### Quoted text
□ □ □ □ □ □ □

There is a rather intriguing entry in the Papal Registers Relating to Great Britain and Ireland for the Kalends of September 1324:
To Hugh le Despensier, the younger. In answer to his complaint that he is threatened by magical and secret dealings, the pope recommends him to turn to God with his whole heart, and make a good confession and such satisfaction as shall be enjoined. No other remedies are necessary beyond the general indult which the pope grants him.
Further investigation reveals a rather interesting little story which not only shows how superstition and religion lived side-by-side, but also that Hugh was obviously enough of a believer in the powers of the dark arts to appeal to the Pope for help. The details behind this case can be found in the Parliamentary Writs, a text that’s hard to find these days outside of the National Archives and British Library (in the UK). Luckily though, I found a transcribed version of the text in an online archive of the Camden Society.

□ □ □ □ □ □ □

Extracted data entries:
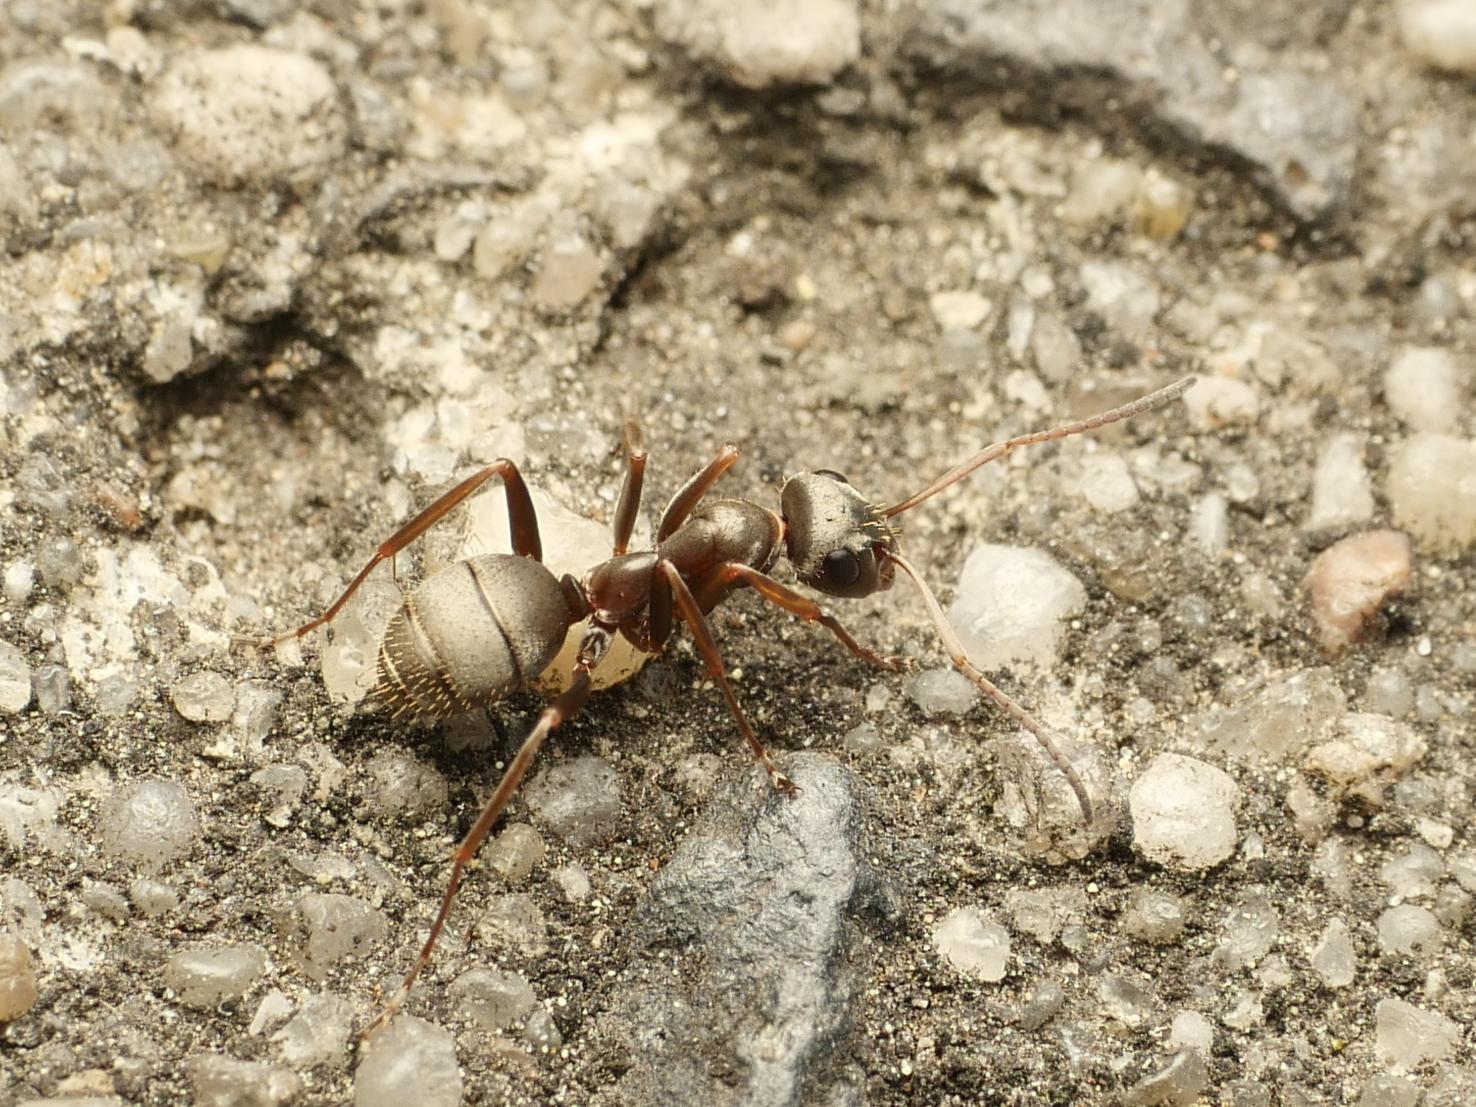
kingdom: Animalia
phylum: Arthropoda
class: Insecta
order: Hymenoptera
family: Formicidae
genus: Formica
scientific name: Formica cinerea
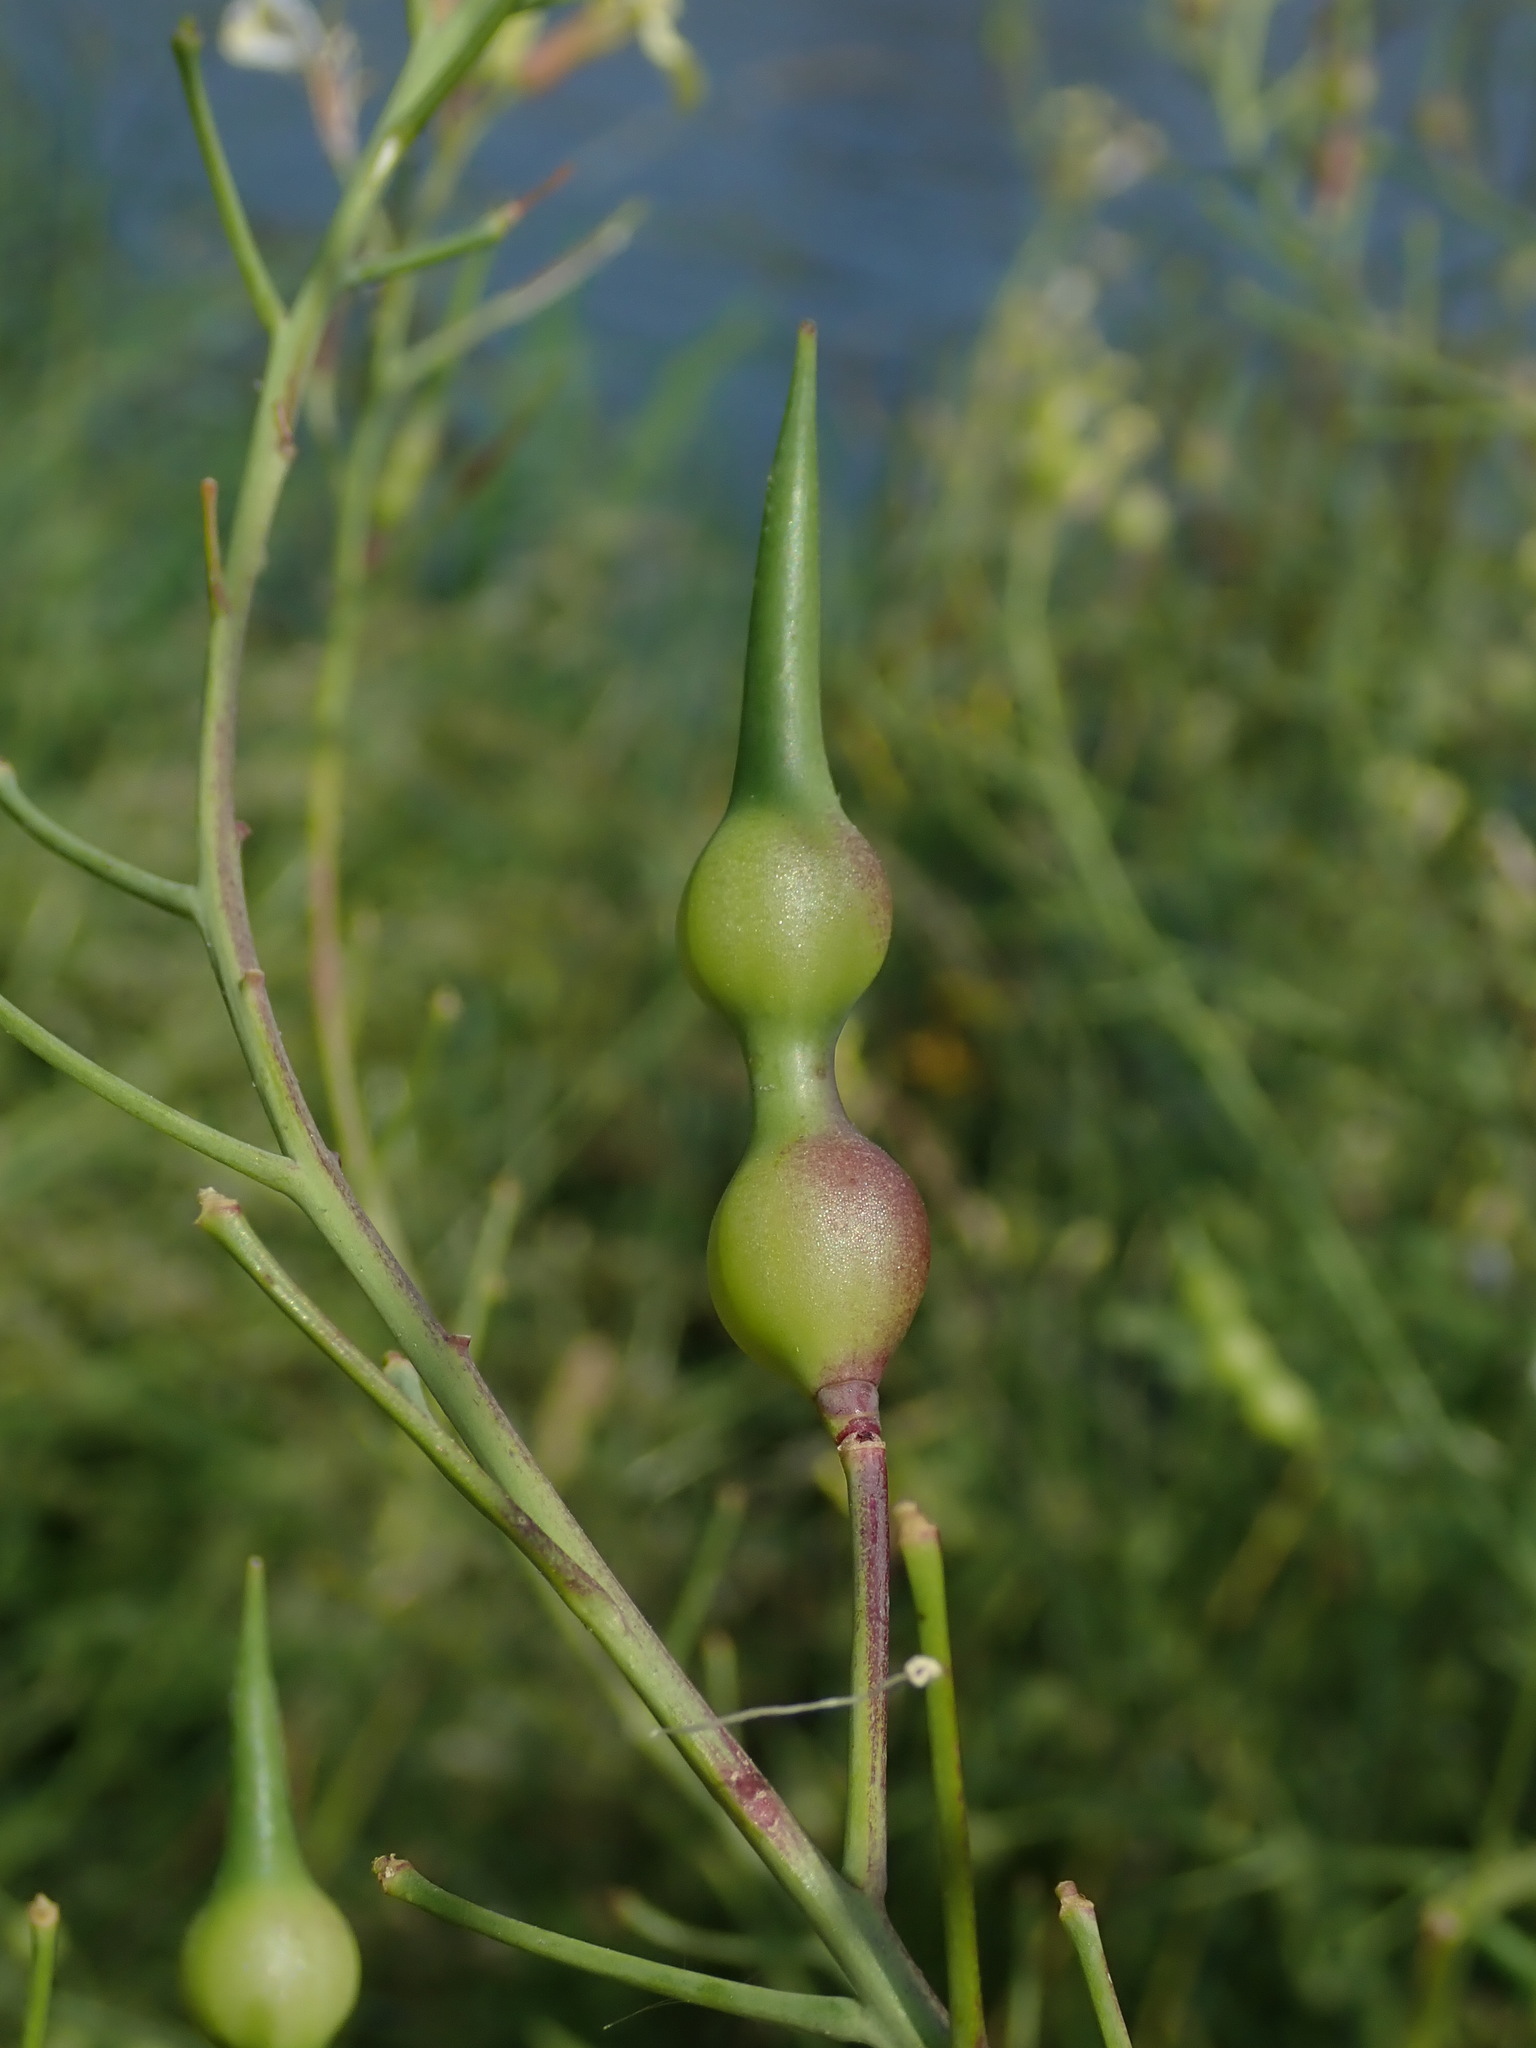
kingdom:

□ □ □ □ □ □ □

### What you will do
1. Return the portion of the passage about Hugh le Despensier starting at "Further investigation reveals" and ending at "the Camden Society.".
2. According to the passage about Hugh le Despensier, in which text can the details behind this case be found?
3. Extend the passage about Hugh le Despensier from the point where it stops.
The records stand apart from the passage about Hugh le Despensier.

### Responses to the tasks
1.
Further investigation reveals a rather interesting little story which not only shows how superstition and religion lived side-by-side, but also that Hugh was obviously enough of a believer in the powers of the dark arts to appeal to the Pope for help. The details behind this case can be found in the Parliamentary Writs, a text that’s hard to find these days outside of the National Archives and British Library (in the UK). Luckily though, I found a transcribed version of the text in an online archive of the Camden Society.

2. In the Parliamentary Writs.

3.
As the story goes, some of the leading men of Coventry were at loggerheads with Henry Irreys, the prior of Coventry (1), who had been appointed by Edward II, Hugh Despenser the Elder and his son (yes, you know who I mean). In the winter of 1323, they decided to do something about the irksome man and visited a necromancer within the city – one John de Nottingham and his assistant (and lodger) whose name was Robert le Mareschall. The men of Coventry promised Nottingham £20 and Mareschall £15 if they would kill the prior, the king, the Despensers and others by the use of sorcery. They also provided the materials needed: seven pounds of wax and two ells of canvas so that seven images could be made in the likenesses of the intended victims (those named above plus the priory’s cellarer and steward and also for Richard Sowe, another of the prior’s underlings.
Richard Sowe was the test case. On the Monday after St. Nicholas (6th December), Nottingham and Mareschall met in a house just outside of the city and started the process, beginning with secret incantations. This ritual was repeated at intervals until the 4th May when Nottingham gave Mareschall a sharpened feather and told him to stick it into the forehead of the image of Sowe. The next morning, the men visited Sowe and found him raving, shouting out ‘harrow’ but otherwise being completely insensible. A few days later, in another ritual, Nottingham took the feather from the image’s head and plunged it into its heart instead. When they once again visited Sowe the next morning they found he was dead. Nottingham’s powers had been proved and now it was the turn of the main victims to suffer the same fate.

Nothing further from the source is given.